Problem statement
Can you reproduce every item below verbatim, leaving the pictures out of your answer?

Task material
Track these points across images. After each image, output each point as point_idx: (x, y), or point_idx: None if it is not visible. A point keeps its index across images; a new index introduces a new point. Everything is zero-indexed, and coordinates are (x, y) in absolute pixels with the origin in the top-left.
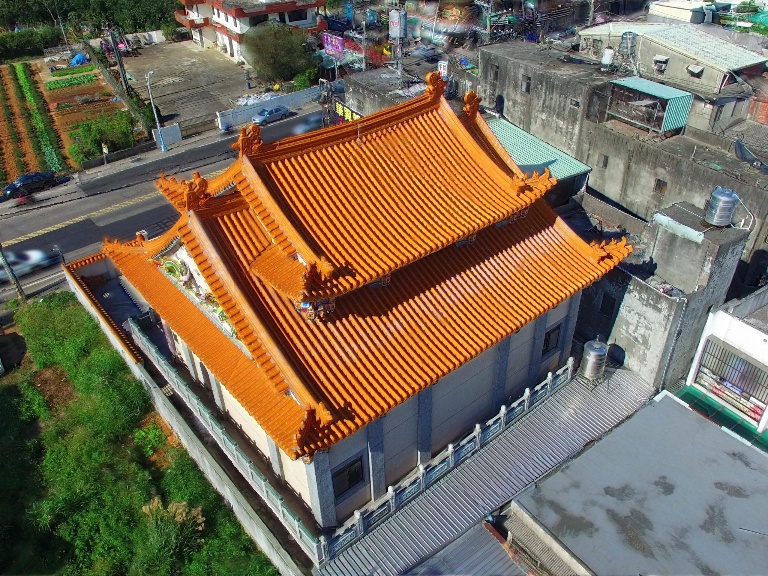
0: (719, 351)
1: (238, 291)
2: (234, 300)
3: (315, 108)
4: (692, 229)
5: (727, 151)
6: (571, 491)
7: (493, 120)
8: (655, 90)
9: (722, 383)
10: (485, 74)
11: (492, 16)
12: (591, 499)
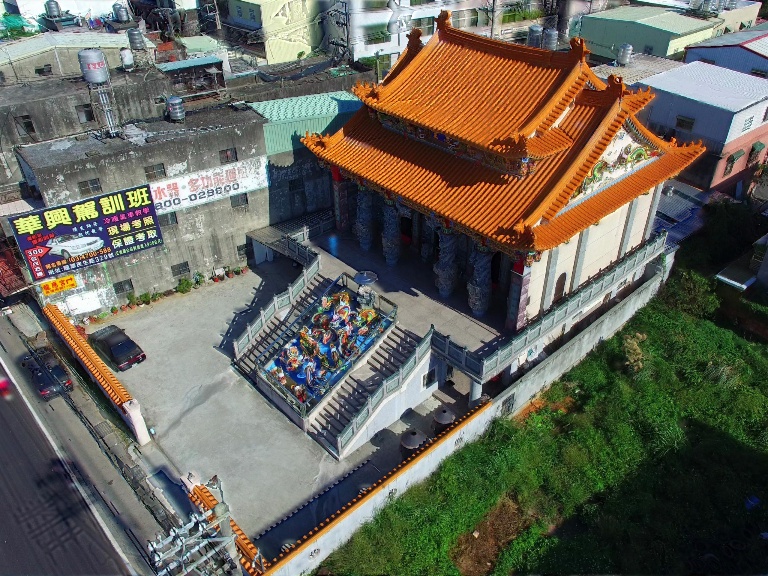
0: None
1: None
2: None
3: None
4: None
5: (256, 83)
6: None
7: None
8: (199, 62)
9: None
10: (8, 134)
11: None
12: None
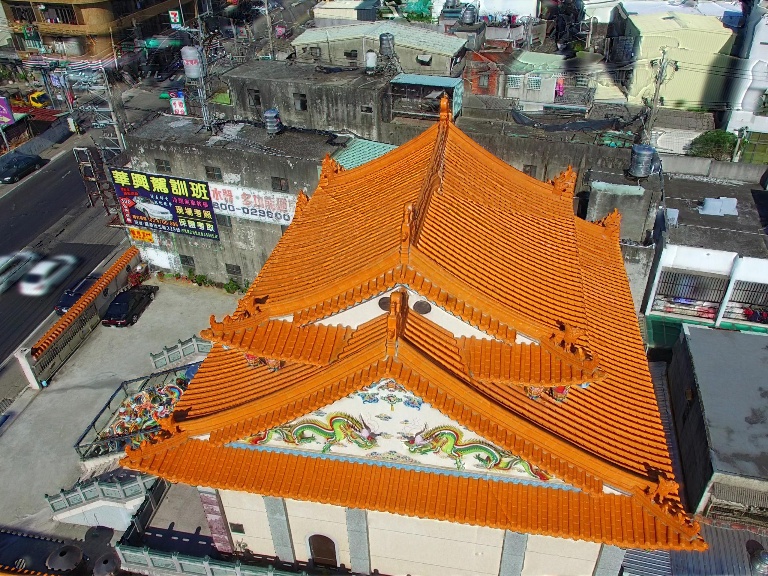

Task solution
Track these points across images. After each image, output each point as point_idx: (x, y), or point_idx: None if it is not visible. A point keeps its index across images; a new index introduces a new point. Everything is zero-indexed, and coordinates are (x, y) in absolute pixels with the origin in the top-left.
0: (719, 351)
1: (238, 291)
2: (234, 300)
3: (315, 108)
4: (692, 229)
5: (727, 151)
6: (571, 491)
7: (493, 120)
8: (655, 90)
9: (722, 383)
10: (485, 74)
11: (492, 16)
12: (591, 499)
0: None
1: None
2: None
3: None
4: None
5: (256, 83)
6: None
7: None
8: (199, 62)
9: None
10: (8, 134)
11: None
12: None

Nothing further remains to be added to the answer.